__Excerpted passage__.

Studio album by Wadada Leo Smith, Adam Rudolph
- Released: May 16, 2006
- Recorded: June 29, 2002
- Studio: The Electric Lodge, Venice, CA
- Genre: Jazz
- Length: 47:13
- Label: Meta Records, Kabell Records

Wadada Leo Smith, Adam Rudolph chronology
| Snakish (2005) | Compassion (2006) | Wisdom in Time (2007) |

= Compassion (Wadada Leo Smith album) =

Compassion is a studio album by jazz trumpeter Wadada Leo Smith and percussionist Adam Rudolph The album was released on May 16, 2006 via Meta and Kabell labels.

__Material__.

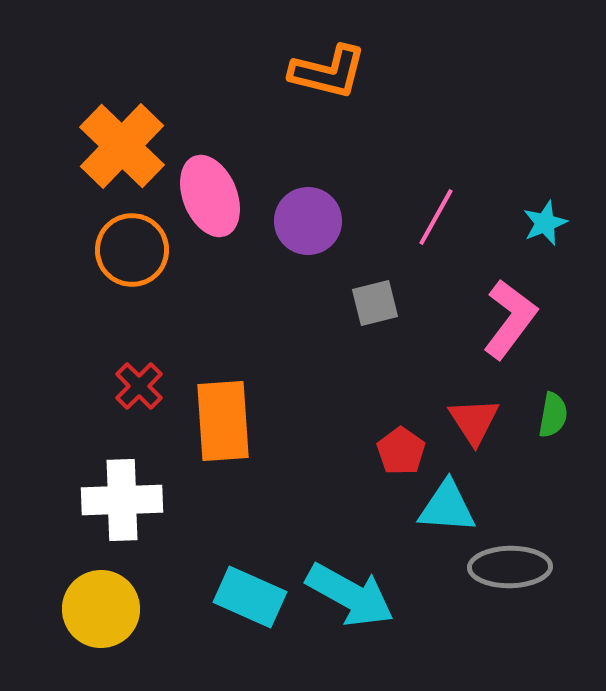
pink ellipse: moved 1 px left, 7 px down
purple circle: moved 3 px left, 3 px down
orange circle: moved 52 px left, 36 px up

__Parts of the exercise__.
1) According to the Compassion album text, in which studio was the album recorded?
2) List every album title in the chronology of the Compassion album text.
3) Pick up the text on the album Compassion after its final sentence and carry it on.

__Solved tasks__.
1) The Electric Lodge in Venice, CA.

2) Snakish (2005), Compassion (2006), Wisdom in Time (2007)

3)
==Reception==

By Chris Kelsey of JazzTimes noted "Ages before reductionist improvisation morphed into a contest to see who could say the least within the longest possible span of time and in the most unmusical way possible, trumpeter/flugelhornist Wadada Leo Smith developed a style built on economy and variable timbre—a style that, while novel, nevertheless embraced essential qualities that distinguish music from random futzing. Compassion is not reductionist. Smith's approach is too direct and organically conceived to be defined so narrowly. But this music does demonstrate how one can explore open space and extremes in tonal color without contrivance."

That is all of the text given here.